結局何も解決の無いまま家へと戻ったホスターはセングルーの夫、メディシンらが困惑した表情でローズを看病しているのを見る。
部屋はどちらかと言うと熱いほど暖められ、ローズには幾重にも布団が掛けられ小さな体は汗をかいている。
だが、しきりに何かを呟き震えていた。
「まだ寒いのか?」
「あぁ、ホスター。そうなのよ…。こんなに汗をかいているのに寒いって震えて…。」
覗く顔に触れれば熱が出ているためか燃えるように熱い。
だがローズは寒さに震えている。
ローズを埋めていた雪の寒さを思い出し、ホスターはそっと頬に手を当て髪を撫でる。
「チューベローズ、ほら。迎えに来たよ。雪の中で寒かったろ?暖かいおうちに着いたよ。」
ほほに手を当て静かに声をかければローズはうっすらとまぶたを開け、熱にふやけた瞳をホスターにむけ微笑む。
「おとうさん、ぼくちゃんとまってたよ?えらい?」
幼い口調で笑うローズにホスターは手を止めるとえらいよと褒めた。
「遅くなってごめんな。絶対もう離さないから安心しろな。」
「あのね、もうめいわくかけないよ。ひとりでもわがままいわないよ。まおーをたおすかみさまのどうぐだから。がんばるよ。だから…おいかないで。」
幼い口調でそう淡々と話すローズにホスターは抱きしめる。
シュリーもまた、子を抱きしめた。
「道具なんかじゃない。道具なんかじゃ…。お前は私たちの大切な大切な息子だ!!」
「そうよ。チューベローズだからこそ、愛してるわ。だから…お母さんたちを許して…。もう一人にはしないわ。」
うれしそうに笑うローズはくたりと眠る。
すやすやと眠るローズは本当に幼い赤ん坊のように見え、初めてその顔を見た二人は額に、ほほにキスをし、拒絶していた数年間を埋めるかのように抱きしめた。
「この子…こんな顔をして眠っていたのね…。7つになって初めて見ただなんて…。」
思いだせるのは悲しい顔をし、いつも怯えて顔色をうかがう小さな小さな子供。
作物が思うように取れず、ましてや化け物かもしれない子を満足に食べさせることもせず、いつも暗い部屋に閉じ込めていた子供。

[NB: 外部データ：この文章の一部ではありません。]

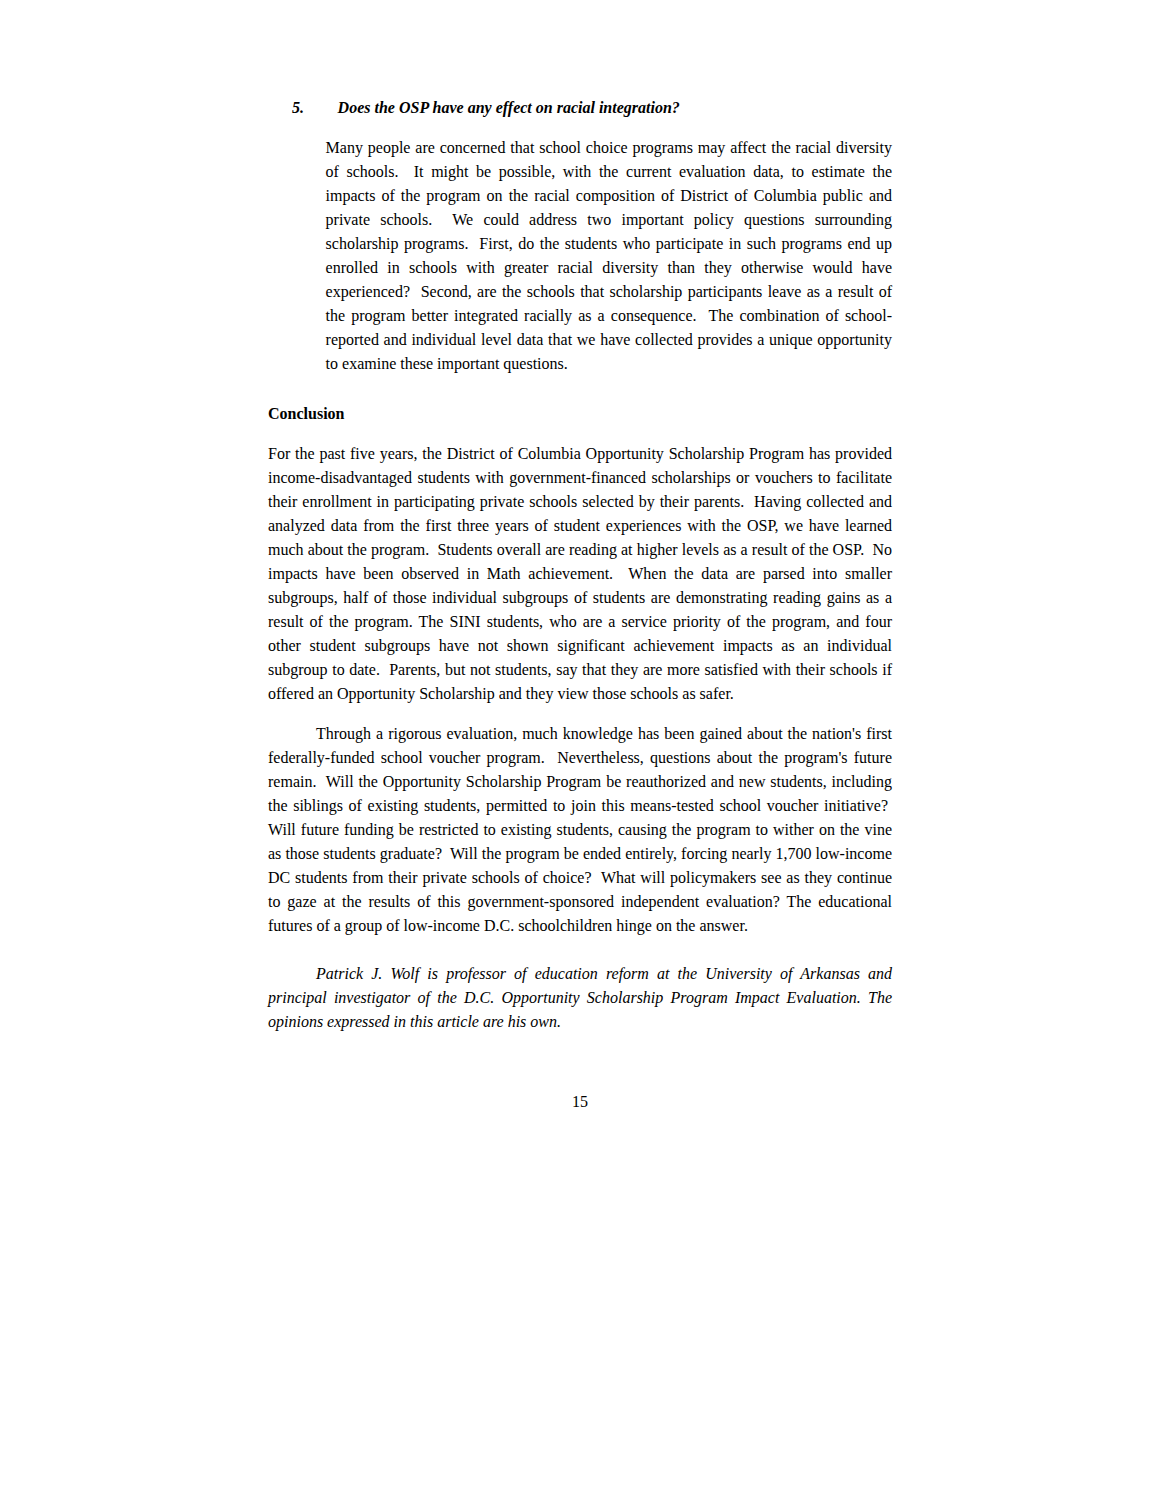5. Does the OSP have any effect on racial integration?
Many people are concerned that school choice programs may affect the racial diversity of schools. It might be possible, with the current evaluation data, to estimate the impacts of the program on the racial composition of District of Columbia public and private schools. We could address two important policy questions surrounding scholarship programs. First, do the students who participate in such programs end up enrolled in schools with greater racial diversity than they otherwise would have experienced? Second, are the schools that scholarship participants leave as a result of the program better integrated racially as a consequence. The combination of school-reported and individual level data that we have collected provides a unique opportunity to examine these important questions.
Conclusion
For the past five years, the District of Columbia Opportunity Scholarship Program has provided income-disadvantaged students with government-financed scholarships or vouchers to facilitate their enrollment in participating private schools selected by their parents. Having collected and analyzed data from the first three years of student experiences with the OSP, we have learned much about the program. Students overall are reading at higher levels as a result of the OSP. No impacts have been observed in Math achievement. When the data are parsed into smaller subgroups, half of those individual subgroups of students are demonstrating reading gains as a result of the program. The SINI students, who are a service priority of the program, and four other student subgroups have not shown significant achievement impacts as an individual subgroup to date. Parents, but not students, say that they are more satisfied with their schools if offered an Opportunity Scholarship and they view those schools as safer.
Through a rigorous evaluation, much knowledge has been gained about the nation's first federally-funded school voucher program. Nevertheless, questions about the program's future remain. Will the Opportunity Scholarship Program be reauthorized and new students, including the siblings of existing students, permitted to join this means-tested school voucher initiative? Will future funding be restricted to existing students, causing the program to wither on the vine as those students graduate? Will the program be ended entirely, forcing nearly 1,700 low-income DC students from their private schools of choice? What will policymakers see as they continue to gaze at the results of this government-sponsored independent evaluation? The educational futures of a group of low-income D.C. schoolchildren hinge on the answer.
Patrick J. Wolf is professor of education reform at the University of Arkansas and principal investigator of the D.C. Opportunity Scholarship Program Impact Evaluation. The opinions expressed in this article are his own.
15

泣けばすぐに叱り、夜泣きをすれば叱り声が止むまで口をふさぎ。
息ができずにぐったりとすると再び眠り…泣くことは許さず、ぐずることも許さなかった。
一週間も過ぎれば夜泣きも何もなくなった。
ただ、1年が過ぎる前にひどい病気にかかり、町の医者に栄養が足りず発育が遅いといわれ、ようやく子供を見るようになった。
そのときには既に子供らしさはなく、子供は自分を見るなり怯え、それでも精一杯笑い、頭をなでようとすれば体を硬くし…震える体を必死に抑える子供に少ないながらに罪悪感を覚えたものであった。

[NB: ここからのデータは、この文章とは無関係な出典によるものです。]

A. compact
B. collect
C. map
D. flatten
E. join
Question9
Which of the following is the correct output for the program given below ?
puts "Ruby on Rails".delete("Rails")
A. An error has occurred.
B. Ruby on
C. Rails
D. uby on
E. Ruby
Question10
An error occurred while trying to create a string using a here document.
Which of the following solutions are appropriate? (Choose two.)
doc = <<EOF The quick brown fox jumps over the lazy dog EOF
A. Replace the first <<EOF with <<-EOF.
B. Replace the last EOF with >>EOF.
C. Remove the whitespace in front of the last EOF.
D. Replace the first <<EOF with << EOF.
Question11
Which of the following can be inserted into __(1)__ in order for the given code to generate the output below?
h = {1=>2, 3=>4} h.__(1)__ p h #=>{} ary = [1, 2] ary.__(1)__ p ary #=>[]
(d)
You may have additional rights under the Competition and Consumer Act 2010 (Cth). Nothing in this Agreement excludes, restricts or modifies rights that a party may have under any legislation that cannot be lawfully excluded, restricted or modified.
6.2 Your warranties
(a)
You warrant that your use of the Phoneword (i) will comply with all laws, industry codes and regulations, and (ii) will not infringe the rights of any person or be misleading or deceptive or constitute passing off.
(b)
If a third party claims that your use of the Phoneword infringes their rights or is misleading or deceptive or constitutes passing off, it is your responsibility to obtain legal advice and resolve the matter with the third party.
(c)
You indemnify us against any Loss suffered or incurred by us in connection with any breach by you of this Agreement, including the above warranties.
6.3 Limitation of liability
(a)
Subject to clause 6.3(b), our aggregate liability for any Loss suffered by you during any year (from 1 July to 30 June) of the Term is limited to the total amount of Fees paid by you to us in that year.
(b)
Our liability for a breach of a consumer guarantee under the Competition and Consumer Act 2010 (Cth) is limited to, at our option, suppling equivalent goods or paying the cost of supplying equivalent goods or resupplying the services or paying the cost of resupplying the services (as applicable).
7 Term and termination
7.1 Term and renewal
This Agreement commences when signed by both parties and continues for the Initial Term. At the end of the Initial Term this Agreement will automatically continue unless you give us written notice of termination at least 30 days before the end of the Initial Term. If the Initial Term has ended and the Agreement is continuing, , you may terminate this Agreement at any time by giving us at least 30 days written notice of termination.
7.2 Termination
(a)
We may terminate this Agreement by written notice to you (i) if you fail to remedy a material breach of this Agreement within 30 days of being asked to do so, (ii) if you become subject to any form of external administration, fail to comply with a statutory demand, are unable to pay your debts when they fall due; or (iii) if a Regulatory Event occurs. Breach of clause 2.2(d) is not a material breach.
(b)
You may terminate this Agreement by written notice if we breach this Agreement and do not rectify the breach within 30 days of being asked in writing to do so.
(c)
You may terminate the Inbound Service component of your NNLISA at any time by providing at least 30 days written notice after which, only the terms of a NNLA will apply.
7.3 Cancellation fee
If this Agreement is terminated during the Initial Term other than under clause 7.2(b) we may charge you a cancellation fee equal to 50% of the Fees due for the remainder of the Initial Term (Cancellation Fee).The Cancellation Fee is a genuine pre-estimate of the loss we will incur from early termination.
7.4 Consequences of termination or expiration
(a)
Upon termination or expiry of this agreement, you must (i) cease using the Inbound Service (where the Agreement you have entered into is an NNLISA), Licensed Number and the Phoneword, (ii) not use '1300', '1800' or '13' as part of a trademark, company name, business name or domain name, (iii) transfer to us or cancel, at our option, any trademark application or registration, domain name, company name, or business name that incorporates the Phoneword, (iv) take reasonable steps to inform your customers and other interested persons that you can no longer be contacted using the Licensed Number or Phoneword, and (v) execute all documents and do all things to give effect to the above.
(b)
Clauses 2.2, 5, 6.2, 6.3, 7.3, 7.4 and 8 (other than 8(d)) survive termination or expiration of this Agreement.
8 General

1才になり、もうすぐ2才という時、子供がまだ言葉という言葉を発していないことに気がついた。
はじめは怯えて声が出ず、ようやく出るようになったとき、初めて気がついたのだ。
言葉という言葉をかけていないことに。
すぐに怯えてしまう子供がそう言葉を発する機会がなかったことに。
そのうち、同じ年頃の子からいじめられるようになってしまった。
原因は暗い部屋に入れているせいで肌が病的に白かったこと、そして同い年の子に比べ言葉が少し慣れていなかった。
やがて、二人はまた周りからも言われ続けていた化け物という言葉に、いつしか子供を化け物としか見なくなってしまった。
部屋を汚すたびに食事を抜き、部屋を分けて見えなくする。
それがとても気が楽なことになっていってしまった。
あるとき町で子供を買うと言う人を見かけ、村人が子供の外見をいったところ、本当にいるならと出された金額は村からしてみれば途方もない巨額だった。
必死に反対するシュリーによってそれはなかったが、山に捨てたときそうすればよかったかもしれないと、本気で思ってしまった。
たとえそれが道徳に反し、子供がどうなるのかわかっていたとしても。
雪の中から助け、回復した子供に名で呼ぶと首をかしげられ、ためしに自分の名を言うようにといえば名前という言葉さえ知らなかった。
ようやく名前を覚えた頃には連日のように剣の稽古、魔法の練習…遊ぶことを覚えず、戦うことだけを覚えた。
それでもやさしい光を与える太陽のように…いや、闇を照らす月のように育ち、罪悪感を覚えなければならない人はそれに甘え逆に小さな子供を追い詰める。